İdlib, Yaşam Standartları ve Kent İdaresiyle Suriye'nin Yeniden İnşasında Umut Veriyor
Suriye'nin İdlib ili, Baas rejiminin devrilmesinin ardından ekonomik kalkınmışlık seviyesi ve cazip yaşam koşullarıyla çevre illerden gelenlerin ilgisini çekiyor
Halep, Lazkiye ve Humus gibi uzun yıllar rejim kontrolünde kalan komşu illerden İdlib'e gelen Suriyeliler, kentin gelişmişlik seviyesi ve modern altyapısı karşısında şaşırıyor.
2015'ten sonra muhaliflerin kontrolüne giren İdlib'de altyapıya verilen önem sayesinde su, elektrik ve ulaşım gibi temel hizmetler aksamadan sürüyor, bu da halkın günlük yaşamını kolaylaştırıyor.
Son yıllarda inşa edilen alışveriş merkezleri (AVM), geniş ürün yelpazesi ve uygun fiyatlarıyla İdlib'i bölgenin cazibe merkezi haline getirirken, çevre illerden gelenlerin ilgisini giderek artırıyor.

• Alıştırma Amacı: İdlib metninde "Son yıllarda inşa" ile başlayıp "ilgisini giderek artırıyor." sözlerine kadar süren kısmı, "alışveriş merkezleri" ifadesini "ticaret merkezleri" olarak değiştirerek lütfen yeniden yazın.

[Kaydedilmiş veri girdileri]
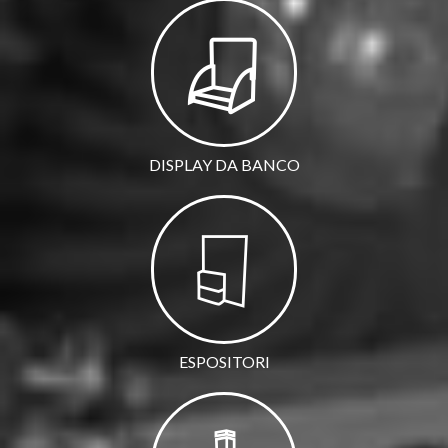
DISPLAY DA BANCO
ESPOSITORI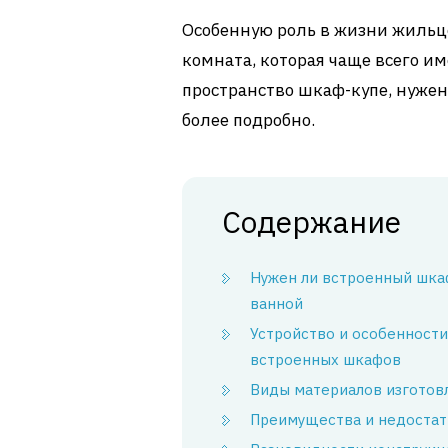
Особенную роль в жизни жиль
комната, которая чаще всего и
пространство шкаф-купе, нужен 
более подробно.
Содержание
Нужен ли встроенный шка
ванной
Устройство и особенности
встроенных шкафов
Виды материалов изготов
Преимущества и недостат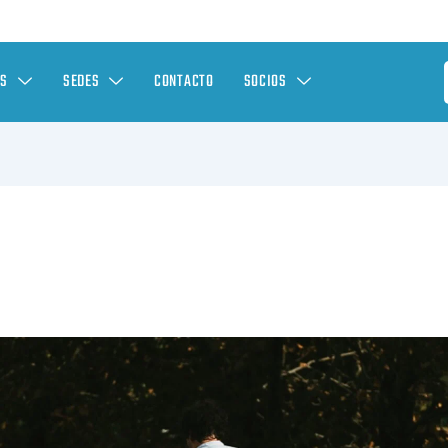
ES
SEDES
CONTACTO
SOCIOS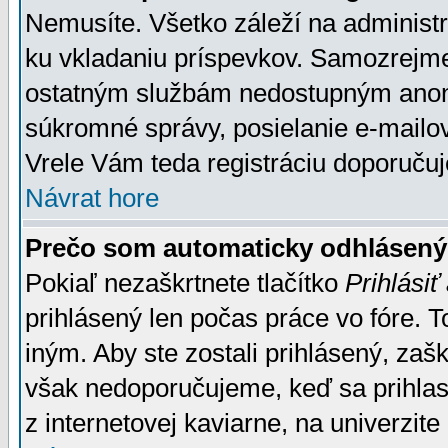
Nemusíte. Všetko záleží na administrá
ku vkladaniu príspevkov. Samozrejme
ostatným službám nedostupným anon
súkromné správy, posielanie e-mailov
Vrele Vám teda registráciu doporučuj
Návrat hore
Prečo som automaticky odhlásen
Pokiaľ nezaškrtnete tlačítko
Prihlásiť
prihlásený len počas práce vo fóre. 
iným. Aby ste zostali prihlásený, zaškr
však nedoporučujeme, keď sa prihlasuj
z internetovej kaviarne, na univerzite 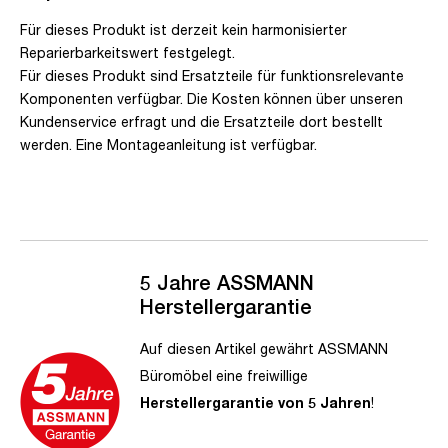
Für dieses Produkt ist derzeit kein harmonisierter
Reparierbarkeitswert festgelegt.
Für dieses Produkt sind Ersatzteile für funktionsrelevante
Komponenten verfügbar. Die Kosten können über unseren
Kundenservice erfragt und die Ersatzteile dort bestellt
werden. Eine Montageanleitung ist verfügbar.
5 Jahre ASSMANN
Herstellergarantie
Auf diesen Artikel gewährt ASSMANN
Büromöbel eine freiwillige
Herstellergarantie von 5 Jahren
!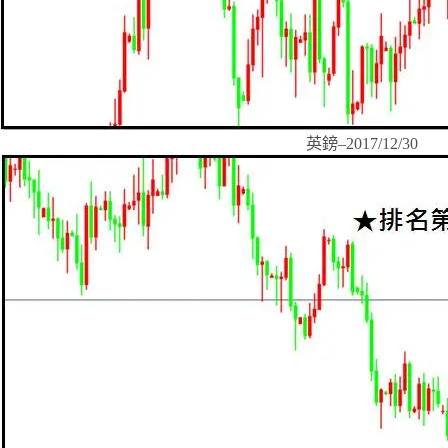
英鎊–2017/12/30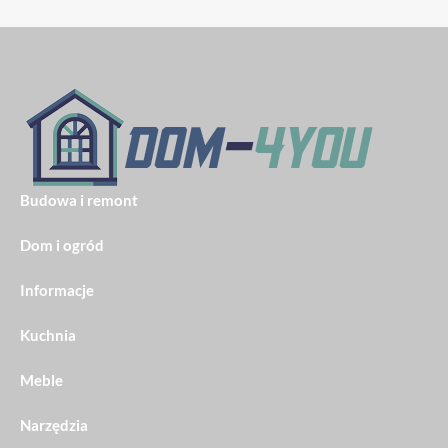
Budowa i remont
Dom i ogród
Informacje
Kuchnia
Meble
Narzędzia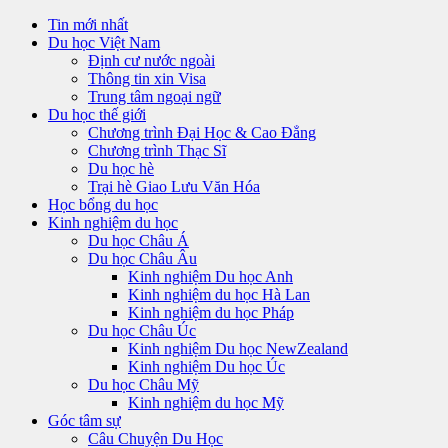
Tin mới nhất
Du học Việt Nam
Định cư nước ngoài
Thông tin xin Visa
Trung tâm ngoại ngữ
Du học thế giới
Chương trình Đại Học & Cao Đẳng
Chương trình Thạc Sĩ
Du học hè
Trại hè Giao Lưu Văn Hóa
Học bổng du học
Kinh nghiệm du học
Du học Châu Á
Du học Châu Âu
Kinh nghiệm Du học Anh
Kinh nghiệm du học Hà Lan
Kinh nghiệm du học Pháp
Du học Châu Úc
Kinh nghiệm Du học NewZealand
Kinh nghiệm Du học Úc
Du học Châu Mỹ
Kinh nghiệm du học Mỹ
Góc tâm sự
Câu Chuyện Du Học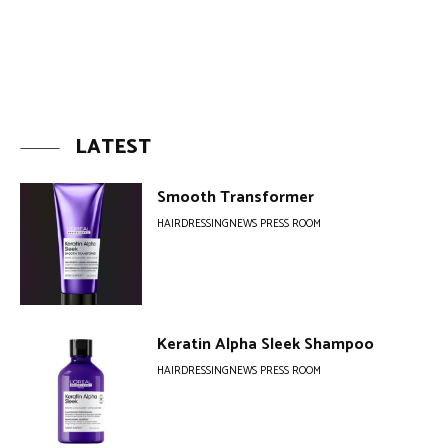
LATEST
Smooth Transformer
HAIRDRESSINGNEWS PRESS ROOM
Keratin Alpha Sleek Shampoo
HAIRDRESSINGNEWS PRESS ROOM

• Alıştırma Çıktısı:
Son yıllarda inşa edilen ticaret merkezleri (AVM), geniş ürün yelpazesi ve uygun fiyatlarıyla İdlib'i bölgenin cazibe merkezi haline getirirken, çevre illerden gelenlerin ilgisini giderek artırıyor.